Pose estimation data:
▬▬▬

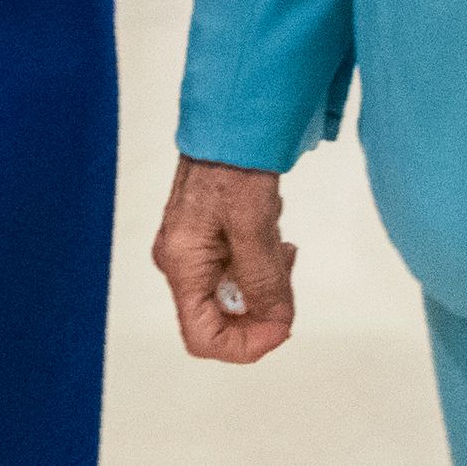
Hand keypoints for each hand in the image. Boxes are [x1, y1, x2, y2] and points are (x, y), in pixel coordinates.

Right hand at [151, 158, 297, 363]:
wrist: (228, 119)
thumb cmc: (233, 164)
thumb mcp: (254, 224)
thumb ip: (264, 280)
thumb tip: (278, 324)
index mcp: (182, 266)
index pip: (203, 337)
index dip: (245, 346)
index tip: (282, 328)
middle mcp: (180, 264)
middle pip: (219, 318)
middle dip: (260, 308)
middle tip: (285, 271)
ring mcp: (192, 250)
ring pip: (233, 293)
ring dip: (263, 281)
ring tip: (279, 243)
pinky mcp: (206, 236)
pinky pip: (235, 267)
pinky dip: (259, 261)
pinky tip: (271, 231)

▬▬▬

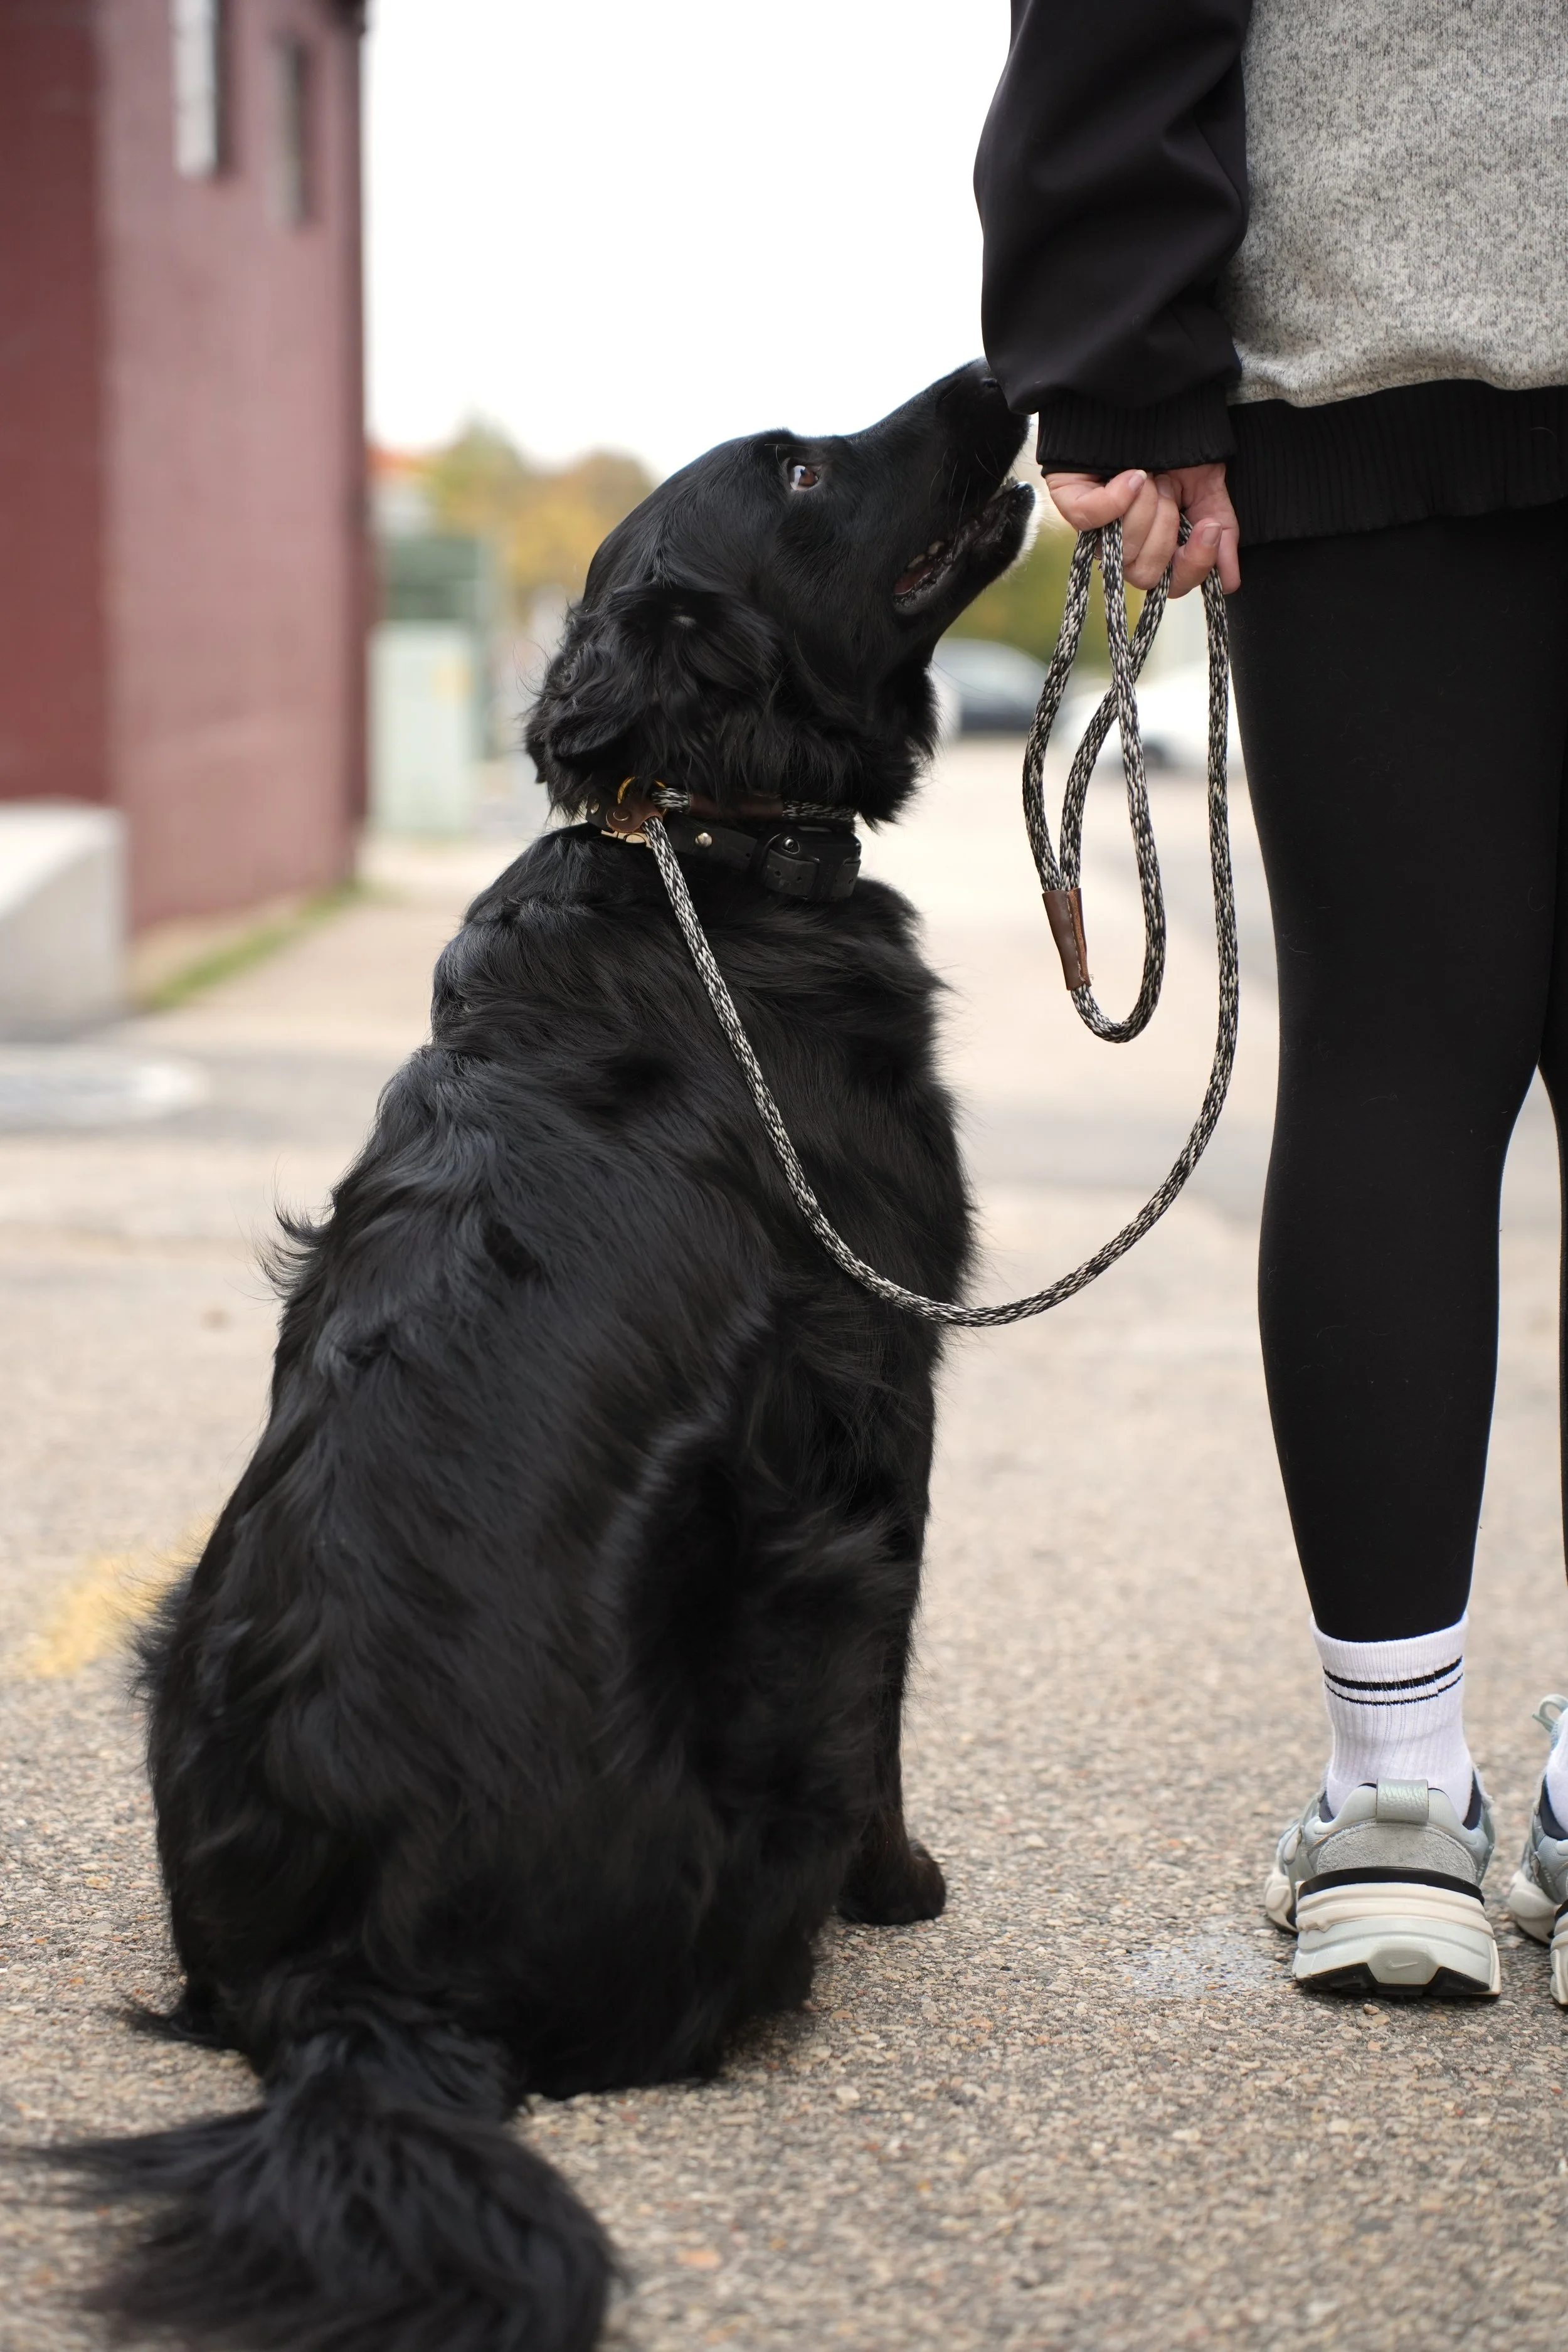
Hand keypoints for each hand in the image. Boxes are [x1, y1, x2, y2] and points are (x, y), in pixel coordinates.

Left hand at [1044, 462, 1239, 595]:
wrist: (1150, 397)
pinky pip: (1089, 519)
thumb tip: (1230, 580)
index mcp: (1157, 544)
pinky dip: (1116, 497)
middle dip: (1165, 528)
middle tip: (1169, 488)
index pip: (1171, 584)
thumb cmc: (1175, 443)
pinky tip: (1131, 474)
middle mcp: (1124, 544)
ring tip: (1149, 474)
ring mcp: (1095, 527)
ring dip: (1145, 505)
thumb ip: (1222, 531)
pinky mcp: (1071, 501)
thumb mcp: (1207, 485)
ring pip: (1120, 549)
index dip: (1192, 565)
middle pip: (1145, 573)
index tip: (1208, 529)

▬▬▬

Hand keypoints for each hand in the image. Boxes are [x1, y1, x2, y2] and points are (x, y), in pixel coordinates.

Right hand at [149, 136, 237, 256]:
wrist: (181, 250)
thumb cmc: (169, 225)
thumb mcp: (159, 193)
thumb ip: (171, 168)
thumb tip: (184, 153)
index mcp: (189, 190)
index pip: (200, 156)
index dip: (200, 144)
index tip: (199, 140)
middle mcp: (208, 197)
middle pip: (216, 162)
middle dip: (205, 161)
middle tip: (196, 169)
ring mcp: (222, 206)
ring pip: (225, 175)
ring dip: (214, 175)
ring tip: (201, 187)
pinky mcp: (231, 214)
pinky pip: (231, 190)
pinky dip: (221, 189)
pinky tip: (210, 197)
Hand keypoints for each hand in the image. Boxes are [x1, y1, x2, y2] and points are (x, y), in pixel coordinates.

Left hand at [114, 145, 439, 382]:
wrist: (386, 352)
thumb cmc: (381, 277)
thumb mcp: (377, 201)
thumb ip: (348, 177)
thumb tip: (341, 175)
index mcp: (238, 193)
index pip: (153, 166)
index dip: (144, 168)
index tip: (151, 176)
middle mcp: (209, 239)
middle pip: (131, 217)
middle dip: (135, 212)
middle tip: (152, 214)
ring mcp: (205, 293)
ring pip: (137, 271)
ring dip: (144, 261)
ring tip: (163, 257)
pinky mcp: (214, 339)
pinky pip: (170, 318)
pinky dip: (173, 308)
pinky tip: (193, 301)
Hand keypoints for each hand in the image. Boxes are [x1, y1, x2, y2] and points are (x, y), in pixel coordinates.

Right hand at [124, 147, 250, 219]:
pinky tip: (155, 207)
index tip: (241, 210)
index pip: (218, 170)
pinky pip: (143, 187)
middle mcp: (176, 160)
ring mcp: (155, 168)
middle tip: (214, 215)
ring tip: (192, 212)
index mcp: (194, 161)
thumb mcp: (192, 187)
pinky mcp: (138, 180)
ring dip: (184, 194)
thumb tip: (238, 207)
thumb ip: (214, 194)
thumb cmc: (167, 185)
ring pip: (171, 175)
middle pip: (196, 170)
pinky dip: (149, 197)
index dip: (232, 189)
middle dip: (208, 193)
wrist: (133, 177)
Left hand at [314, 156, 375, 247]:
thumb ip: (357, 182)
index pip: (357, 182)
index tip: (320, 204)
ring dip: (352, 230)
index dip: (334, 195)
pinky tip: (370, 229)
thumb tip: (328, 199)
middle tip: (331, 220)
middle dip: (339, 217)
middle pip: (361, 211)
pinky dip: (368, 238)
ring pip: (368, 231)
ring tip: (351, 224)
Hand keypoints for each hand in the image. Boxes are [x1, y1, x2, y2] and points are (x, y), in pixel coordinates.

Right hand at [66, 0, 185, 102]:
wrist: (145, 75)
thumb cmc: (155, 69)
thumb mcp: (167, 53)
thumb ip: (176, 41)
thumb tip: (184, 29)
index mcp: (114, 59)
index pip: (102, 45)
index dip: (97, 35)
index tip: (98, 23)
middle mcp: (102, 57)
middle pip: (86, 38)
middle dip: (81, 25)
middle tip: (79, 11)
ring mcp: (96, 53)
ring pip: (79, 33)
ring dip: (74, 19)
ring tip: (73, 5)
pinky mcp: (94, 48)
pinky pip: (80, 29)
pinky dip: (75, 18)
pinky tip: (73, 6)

▬▬▬

EXERCISE: Only one stretch of the entries above is wanted: the lines from the one containing "middle mcp: (1124, 544)" through the one containing "index tip: (1208, 529)". Please reproduce it exactly.

ANSWER:
middle mcp: (1124, 544)
ring tip: (1149, 474)
ring mcp: (1095, 527)
ring dip: (1145, 505)
thumb ip: (1222, 531)
pinky mcp: (1071, 501)
thumb mcp: (1207, 485)
ring pip: (1120, 549)
index dip: (1192, 565)
middle pip: (1145, 573)
index tip: (1208, 529)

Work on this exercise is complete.